Multiclass: each sample belongs to exactly one of K classes (mutually exclusive). Multilabel: each sample can belong to zero or more classes simultaneously (e.g., a document tagged with both "science" and "politics"). Multiclass uses softmax + cross-entropy. Multilabel uses sigmoid per class + BCEWithLogitsLoss. scikit-learn's MultiLabelBinarizer converts tag lists to binary matrices. Evaluation differs: for multilabel use per-label F1, macro-F1, or Hamming loss.
The prediction-to-decision gap is the distance between what the model outputs and the decision the business needs. A fraud detection model might achieve 99% accuracy but only block 40% of fraudulent transactions because the threshold is miscalibrated for the asymmetric cost structure. Three sources of gap: (1) Wrong metric — optimising accuracy on a 1% fraud dataset means always predicting "not fraud" wins. (2) Uncalibrated probabilities — a model that outputs 0.7 when the true probability is 0.3 leads to wrong threshold decisions. (3) Missing cost matrix — the cost of a false positive (blocking a legitimate transaction) and a false negative (allowing fraud) are very different; accuracy treats them equally.
import numpy as np
from sklearn.calibration import calibration_curve
from sklearn.metrics import confusion_matrix
import matplotlib
matplotlib.use('Agg') # non-interactive
# ── Cost-sensitive threshold selection ────────────────────
# Cost matrix: FP=1 (blocked legit txn), FN=50 (fraud loss)
cost_fp, cost_fn = 1, 50
y_true = np.array([0]*990 + [1]*10) # 1% fraud
y_prob = np.random.beta(1, 9, 1000) # scores in [0,1]

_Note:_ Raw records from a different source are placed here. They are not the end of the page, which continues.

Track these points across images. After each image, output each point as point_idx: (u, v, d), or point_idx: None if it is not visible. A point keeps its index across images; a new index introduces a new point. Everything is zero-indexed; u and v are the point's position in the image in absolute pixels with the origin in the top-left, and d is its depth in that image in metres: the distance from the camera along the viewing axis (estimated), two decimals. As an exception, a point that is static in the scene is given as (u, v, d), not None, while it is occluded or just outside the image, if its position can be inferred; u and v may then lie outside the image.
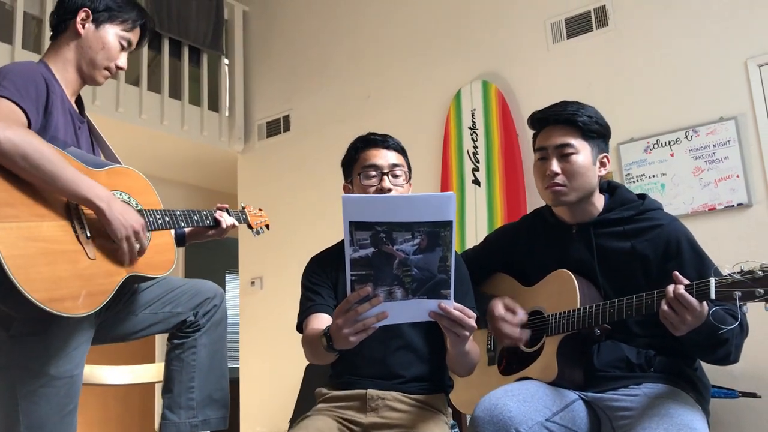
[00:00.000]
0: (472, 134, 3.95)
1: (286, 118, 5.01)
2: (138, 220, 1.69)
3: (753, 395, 2.76)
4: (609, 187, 1.92)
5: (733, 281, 1.45)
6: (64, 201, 1.63)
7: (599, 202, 1.87)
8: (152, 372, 2.70)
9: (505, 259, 2.03)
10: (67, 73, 1.84)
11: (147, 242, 1.74)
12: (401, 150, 1.92)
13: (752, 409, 2.90)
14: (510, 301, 1.85)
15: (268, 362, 4.68)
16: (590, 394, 1.74)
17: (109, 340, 1.91)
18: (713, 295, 1.46)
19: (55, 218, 1.59)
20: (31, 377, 1.62)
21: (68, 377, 1.66)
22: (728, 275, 1.47)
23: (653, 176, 3.38)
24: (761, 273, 1.42)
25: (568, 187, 1.80)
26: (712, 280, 1.47)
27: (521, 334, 1.81)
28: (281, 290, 4.66)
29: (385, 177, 1.84)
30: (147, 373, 2.70)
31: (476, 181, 3.87)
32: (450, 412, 1.86)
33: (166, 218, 1.87)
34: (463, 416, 2.55)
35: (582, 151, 1.81)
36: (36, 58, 1.88)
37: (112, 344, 1.98)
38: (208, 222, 2.06)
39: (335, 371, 1.86)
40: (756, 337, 1.85)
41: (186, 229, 2.12)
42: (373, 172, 1.85)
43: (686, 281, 1.52)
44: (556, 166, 1.80)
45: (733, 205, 3.15)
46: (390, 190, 1.82)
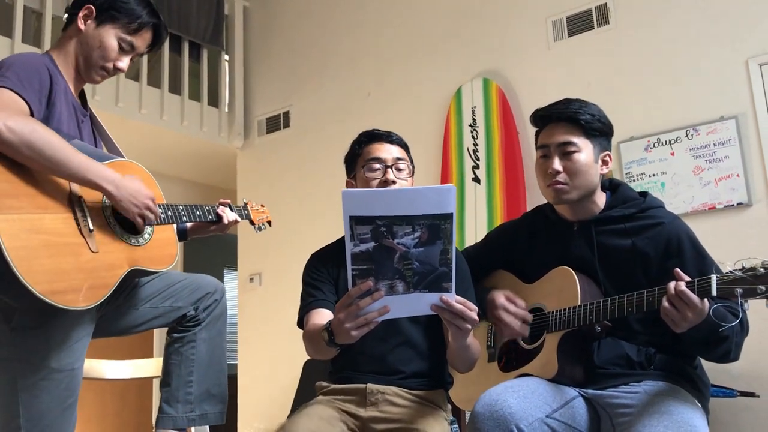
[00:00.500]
0: (472, 132, 3.95)
1: (286, 114, 5.00)
2: (147, 194, 1.72)
3: (751, 395, 2.77)
4: (611, 185, 1.92)
5: (734, 278, 1.45)
6: (67, 193, 1.63)
7: (601, 199, 1.87)
8: (151, 366, 2.69)
9: (505, 257, 2.03)
10: (69, 67, 1.84)
11: (159, 212, 1.78)
12: (404, 145, 1.93)
13: (750, 408, 2.91)
14: (511, 293, 1.85)
15: (267, 358, 4.68)
16: (590, 391, 1.74)
17: (109, 333, 1.91)
18: (714, 292, 1.46)
19: (58, 210, 1.59)
20: (31, 370, 1.62)
21: (69, 370, 1.66)
22: (730, 272, 1.47)
23: (653, 175, 3.38)
24: (763, 270, 1.42)
25: (570, 186, 1.80)
26: (714, 277, 1.47)
27: (522, 328, 1.82)
28: (280, 286, 4.66)
29: (389, 170, 1.85)
30: (146, 367, 2.69)
31: (476, 179, 3.87)
32: (449, 408, 1.87)
33: (168, 213, 1.87)
34: (462, 413, 2.55)
35: (584, 149, 1.81)
36: (36, 52, 1.87)
37: (110, 338, 1.98)
38: (210, 217, 2.07)
39: (335, 367, 1.86)
40: (755, 337, 1.85)
41: (188, 224, 2.12)
42: (377, 165, 1.86)
43: (687, 278, 1.52)
44: (558, 164, 1.80)
45: (733, 205, 3.15)
46: (394, 183, 1.83)
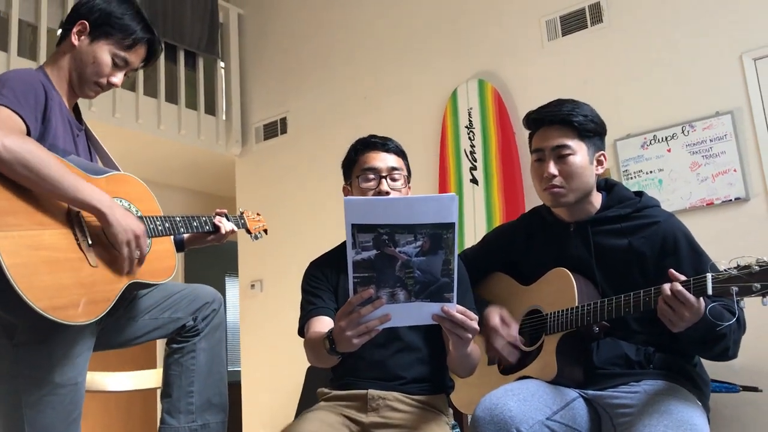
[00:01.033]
0: (469, 133, 3.96)
1: (283, 120, 5.01)
2: (139, 226, 1.69)
3: (754, 389, 2.77)
4: (606, 185, 1.92)
5: (729, 276, 1.45)
6: (65, 209, 1.63)
7: (597, 200, 1.87)
8: (154, 378, 2.69)
9: (503, 259, 2.04)
10: (62, 82, 1.84)
11: (147, 249, 1.73)
12: (401, 153, 1.92)
13: (753, 403, 2.91)
14: (507, 314, 1.86)
15: (269, 365, 4.68)
16: (590, 391, 1.74)
17: (109, 346, 1.91)
18: (710, 291, 1.47)
19: (56, 226, 1.59)
20: (35, 386, 1.62)
21: (72, 385, 1.66)
22: (725, 271, 1.47)
23: (650, 172, 3.38)
24: (758, 268, 1.42)
25: (567, 189, 1.81)
26: (709, 276, 1.48)
27: (510, 355, 1.84)
28: (281, 293, 4.67)
29: (383, 180, 1.85)
30: (148, 378, 2.70)
31: (474, 180, 3.88)
32: (451, 412, 1.87)
33: (166, 224, 1.87)
34: (464, 416, 2.56)
35: (579, 151, 1.81)
36: (31, 66, 1.88)
37: (113, 351, 1.98)
38: (207, 228, 2.07)
39: (336, 374, 1.86)
40: (756, 331, 1.85)
41: (185, 235, 2.13)
42: (372, 175, 1.86)
43: (683, 277, 1.52)
44: (553, 168, 1.80)
45: (731, 200, 3.15)
46: (388, 194, 1.83)
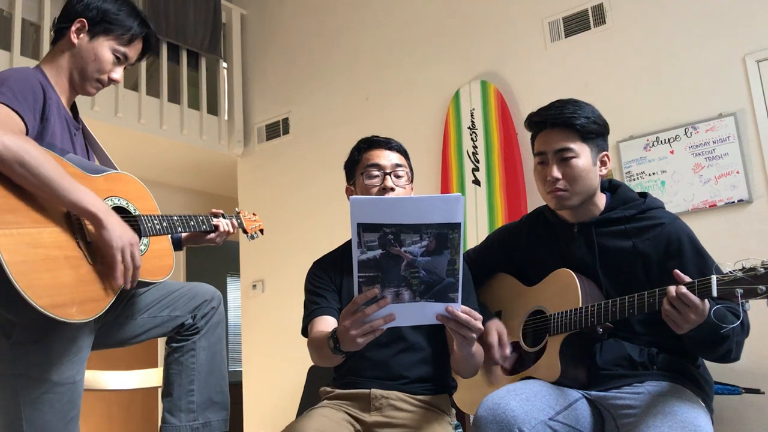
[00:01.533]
0: (471, 134, 3.95)
1: (285, 120, 5.01)
2: (133, 236, 1.66)
3: (756, 391, 2.76)
4: (610, 186, 1.92)
5: (734, 279, 1.45)
6: (65, 207, 1.62)
7: (601, 201, 1.86)
8: (155, 376, 2.69)
9: (506, 259, 2.03)
10: (61, 80, 1.84)
11: (139, 259, 1.69)
12: (404, 152, 1.94)
13: (755, 405, 2.90)
14: (504, 334, 1.86)
15: (271, 365, 4.68)
16: (593, 392, 1.74)
17: (108, 345, 1.91)
18: (715, 293, 1.46)
19: (55, 224, 1.59)
20: (33, 384, 1.62)
21: (70, 383, 1.66)
22: (729, 273, 1.46)
23: (653, 174, 3.37)
24: (763, 270, 1.42)
25: (570, 191, 1.80)
26: (714, 278, 1.47)
27: (498, 378, 1.88)
28: (283, 293, 4.67)
29: (387, 177, 1.85)
30: (150, 377, 2.70)
31: (476, 181, 3.87)
32: (454, 412, 1.86)
33: (164, 223, 1.87)
34: (466, 417, 2.55)
35: (582, 154, 1.80)
36: (34, 65, 1.88)
37: (114, 349, 1.98)
38: (204, 227, 2.07)
39: (338, 373, 1.86)
40: (758, 333, 1.84)
41: (182, 234, 2.12)
42: (376, 172, 1.86)
43: (688, 279, 1.52)
44: (556, 171, 1.80)
45: (734, 202, 3.14)
46: (392, 190, 1.83)
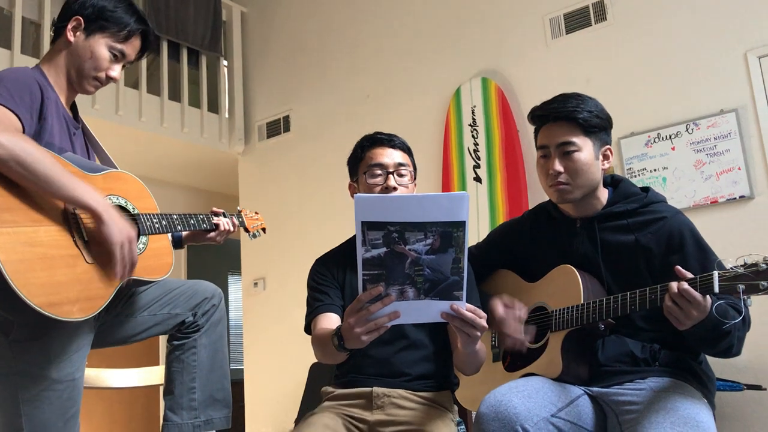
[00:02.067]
0: (472, 131, 3.95)
1: (286, 118, 5.00)
2: (131, 231, 1.66)
3: (758, 387, 2.76)
4: (612, 181, 1.91)
5: (736, 275, 1.44)
6: (62, 205, 1.62)
7: (603, 195, 1.86)
8: (156, 374, 2.69)
9: (508, 255, 2.03)
10: (60, 79, 1.83)
11: (136, 256, 1.69)
12: (407, 149, 1.93)
13: (757, 401, 2.90)
14: (508, 298, 1.83)
15: (273, 363, 4.68)
16: (595, 389, 1.73)
17: (109, 343, 1.91)
18: (717, 289, 1.46)
19: (52, 223, 1.59)
20: (32, 382, 1.61)
21: (69, 381, 1.66)
22: (731, 269, 1.46)
23: (655, 170, 3.37)
24: (764, 266, 1.41)
25: (572, 185, 1.80)
26: (716, 274, 1.47)
27: (524, 334, 1.79)
28: (284, 291, 4.67)
29: (390, 176, 1.85)
30: (151, 375, 2.70)
31: (478, 178, 3.87)
32: (456, 409, 1.86)
33: (163, 222, 1.86)
34: (469, 413, 2.55)
35: (584, 148, 1.80)
36: (35, 63, 1.87)
37: (116, 347, 1.97)
38: (204, 226, 2.06)
39: (341, 371, 1.86)
40: (760, 329, 1.84)
41: (182, 232, 2.12)
42: (379, 171, 1.85)
43: (689, 275, 1.51)
44: (558, 165, 1.80)
45: (735, 198, 3.14)
46: (395, 189, 1.83)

y_prob[990:] = np.random.beta(5, 2, 10) # fraud scores higher
# Sweep thresholds and pick the lowest expected cost
thresholds = np.linspace(0.01, 0.99, 99)
costs = []
for t in thresholds:
y_pred = (y_prob >= t).astype(int)
cm = confusion_matrix(y_true, y_pred, labels=[0, 1])
tn, fp, fn, tp = cm.ravel()
expected_cost = fp * cost_fp + fn * cost_fn
costs.append(expected_cost)
best_t = thresholds[np.argmin(costs)]
print(f"Optimal threshold: {best_t:.2f}")
# ── Calibration check ─────────────────────────────────────
# Perfectly calibrated: P(y=1 | score=0.7) should be 0.7
fraction_pos, mean_pred = calibration_curve(y_true, y_prob, n_bins=10)
# If mean_pred >> fraction_pos → overconfident
# Use isotonic regression or Platt scaling to fix
from sklearn.calibration import CalibratedClassifierCV
from sklearn.ensemble import RandomForestClassifier
clf = RandomForestClassifier(n_estimators=50, random_state=42)
cal_clf = CalibratedClassifierCV(clf, cv=3, method='isotonic') On a 1% fraud dataset, a model that always predicts "not fraud" achieves 99% accuracy. This metric is meaningless — it never fires on any actual fraud. The model passes code review but fails in production.
Random forests and gradient boosting produce well-ranked scores but poorly calibrated probabilities. Using a 0.5 threshold on an uncalibrated model is arbitrary. The model may output 0.8 when the true risk is only 0.3.
Define the cost matrix first: what does a false positive cost vs a false negative? Then sweep thresholds on a held-out validation set, compute expected cost at each threshold, and select the minimum. For equal costs, 0.5 is optimal. For fraud (FN >> FP), a lower threshold (higher recall) is typically correct. Document the threshold and retune it when the business cost structure changes — the model does not need retraining just because the operating point shifted.
A better model rarely fixes a badly framed problem. Write the decision first, then the prediction, then choose the model family. Reversing that order causes expensive pivots months later.